**INSTRUÇÕES DA TAREFA:**
Transcreva integralmente, sem qualquer alteração, o texto abaixo sobre o romance Annie John.

**TEXTO:**

===

É o primeiro romance de Jamaica Kincaid (Antígua, 1949-), publicado pela primeira vez em 1985: são oito capítulos que foram oito fascículos publicados na revista New Yorker. Lendo Annie John e lendo sobre a vida da autora, o leitor depressa entenderá os pontos de contacto entre romance e biografia, em especial mais lá para o fim: aos 16 anos, Kincaid foi enviada pela família para os Estados Unidos para tomar conta de crianças e enviar dinheiro para casa. Lá cumpriu a viagem, mas nunca enviou nada, e iniciou um percurso de libertação do passado. Fazendo-se outra, até de nome mudou. A literatura foi a porta para a mudança, para a auto-invenção, para a viragem para o futuro. Esta ideia de libertação do passado, de vida em direcção ao desconhecido, de recusa de aceitação de imposições, será crucial no desenrolar de Annie John.

===

**DADOS BRUTOS:**

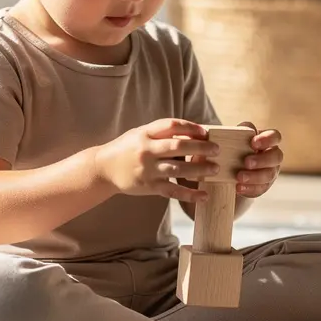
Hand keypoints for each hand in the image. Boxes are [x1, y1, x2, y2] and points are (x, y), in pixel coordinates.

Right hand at [94, 118, 219, 203]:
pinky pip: (173, 190)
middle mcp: (146, 150)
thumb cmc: (127, 149)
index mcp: (145, 134)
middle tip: (217, 149)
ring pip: (178, 168)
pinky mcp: (149, 186)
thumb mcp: (140, 134)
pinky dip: (190, 194)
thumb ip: (162, 133)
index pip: (171, 126)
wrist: (103, 169)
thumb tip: (194, 132)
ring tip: (215, 168)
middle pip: (178, 146)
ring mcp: (147, 169)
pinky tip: (204, 195)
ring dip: (200, 169)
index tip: (206, 131)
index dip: (191, 127)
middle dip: (201, 147)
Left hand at [234, 122, 282, 197]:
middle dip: (261, 160)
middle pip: (276, 157)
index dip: (267, 139)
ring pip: (269, 174)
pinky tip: (239, 187)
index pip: (275, 136)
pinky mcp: (263, 186)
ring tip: (239, 177)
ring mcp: (270, 172)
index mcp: (268, 141)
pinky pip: (261, 188)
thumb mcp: (236, 138)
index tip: (253, 143)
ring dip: (254, 176)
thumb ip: (239, 132)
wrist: (229, 170)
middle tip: (246, 162)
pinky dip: (250, 188)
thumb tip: (239, 130)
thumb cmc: (235, 149)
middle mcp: (272, 156)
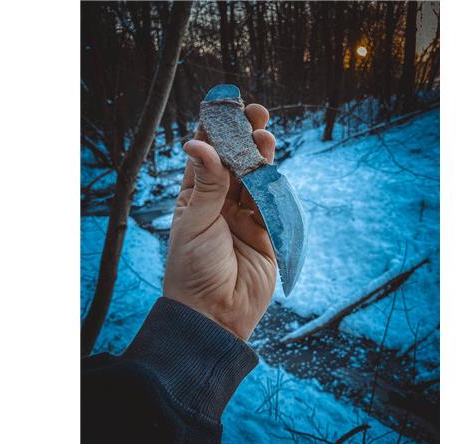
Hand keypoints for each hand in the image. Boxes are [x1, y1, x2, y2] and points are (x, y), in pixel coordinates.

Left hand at [163, 104, 276, 340]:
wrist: (213, 315)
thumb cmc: (192, 270)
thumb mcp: (195, 223)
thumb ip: (207, 184)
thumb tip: (200, 142)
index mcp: (195, 199)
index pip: (207, 156)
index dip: (216, 131)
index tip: (225, 106)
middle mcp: (221, 204)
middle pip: (236, 163)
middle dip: (245, 138)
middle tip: (255, 112)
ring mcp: (245, 219)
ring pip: (257, 180)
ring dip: (261, 157)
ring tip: (264, 135)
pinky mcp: (267, 235)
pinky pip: (272, 206)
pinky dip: (273, 188)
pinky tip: (272, 170)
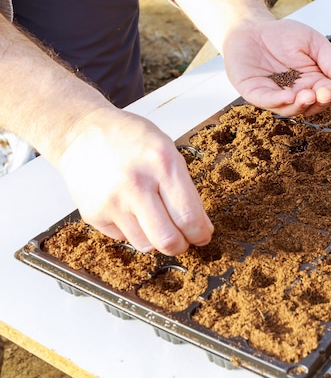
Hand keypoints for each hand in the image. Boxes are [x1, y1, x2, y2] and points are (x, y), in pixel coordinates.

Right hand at [56, 107, 213, 255]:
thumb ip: (185, 188)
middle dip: (182, 245)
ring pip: (146, 245)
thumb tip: (201, 225)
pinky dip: (133, 230)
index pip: (188, 216)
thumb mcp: (167, 150)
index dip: (200, 233)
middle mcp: (136, 184)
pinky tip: (129, 209)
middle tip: (184, 239)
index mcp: (162, 164)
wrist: (81, 132)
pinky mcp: (93, 214)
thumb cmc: (128, 138)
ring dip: (156, 240)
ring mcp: (112, 201)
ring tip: (156, 221)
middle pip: (168, 240)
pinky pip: (123, 238)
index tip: (202, 236)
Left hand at [222, 18, 330, 116]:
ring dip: (301, 104)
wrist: (252, 26)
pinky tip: (289, 96)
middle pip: (312, 105)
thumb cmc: (283, 35)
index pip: (329, 93)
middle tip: (325, 93)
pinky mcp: (256, 93)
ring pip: (292, 108)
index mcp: (313, 82)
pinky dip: (279, 101)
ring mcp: (276, 96)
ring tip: (309, 95)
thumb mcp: (314, 43)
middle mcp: (297, 93)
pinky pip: (268, 102)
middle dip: (320, 101)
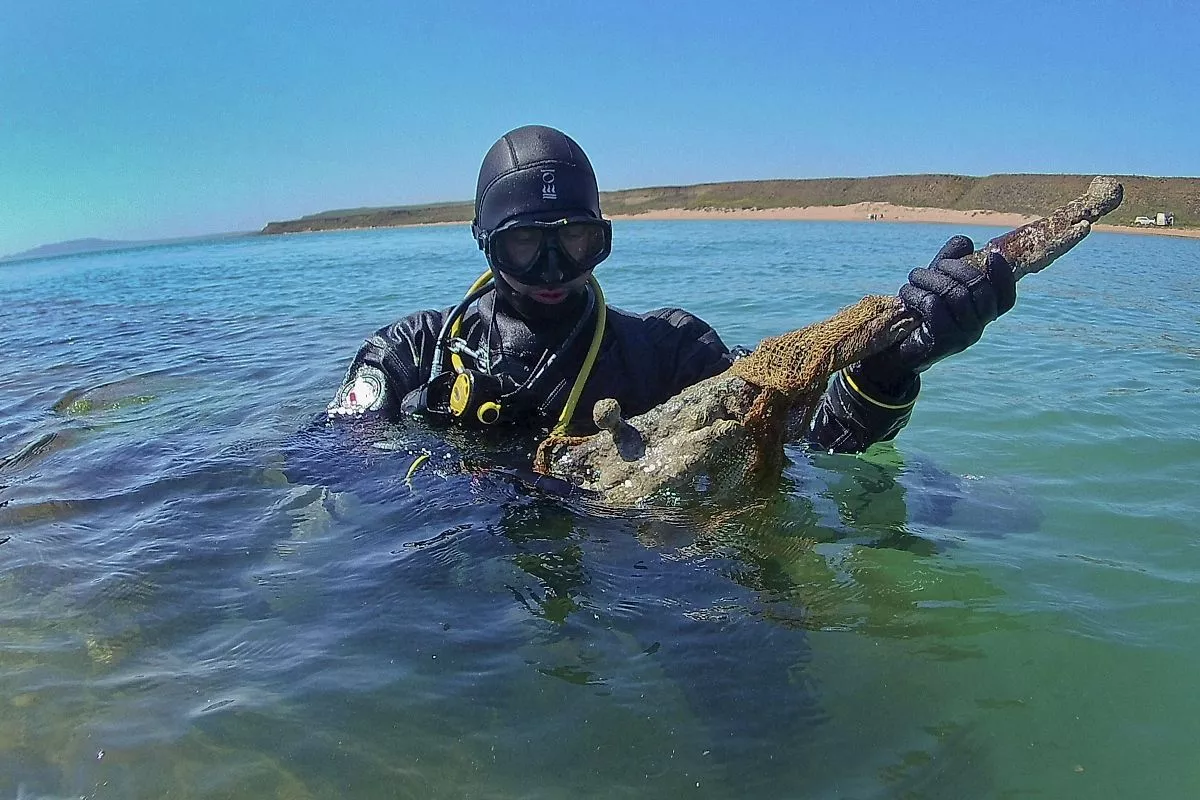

===

**RESULTADO:**
É o primeiro romance de Jamaica Kincaid (Antígua, 1949-), publicado pela primeira vez em 1985: são oito capítulos que foram oito fascículos publicados na revista New Yorker. Lendo Annie John e lendo sobre a vida da autora, o leitor depressa entenderá os pontos de contacto entre romance e biografia, em especial mais lá para o fim: aos 16 anos, Kincaid foi enviada pela família para os Estados Unidos para tomar conta de crianças e enviar dinheiro para casa. Lá cumpriu a viagem, mas nunca enviou nada, e iniciou um percurso de libertação do passado. Fazendo-se outra, até de nome mudou. A literatura foi a porta para a mudança, para a auto-invenção, para a viragem para o futuro. Esta ideia de libertação do passado, de vida em direcção ao desconhecido, de recusa de aceitação de imposições, será crucial no desenrolar de Annie John.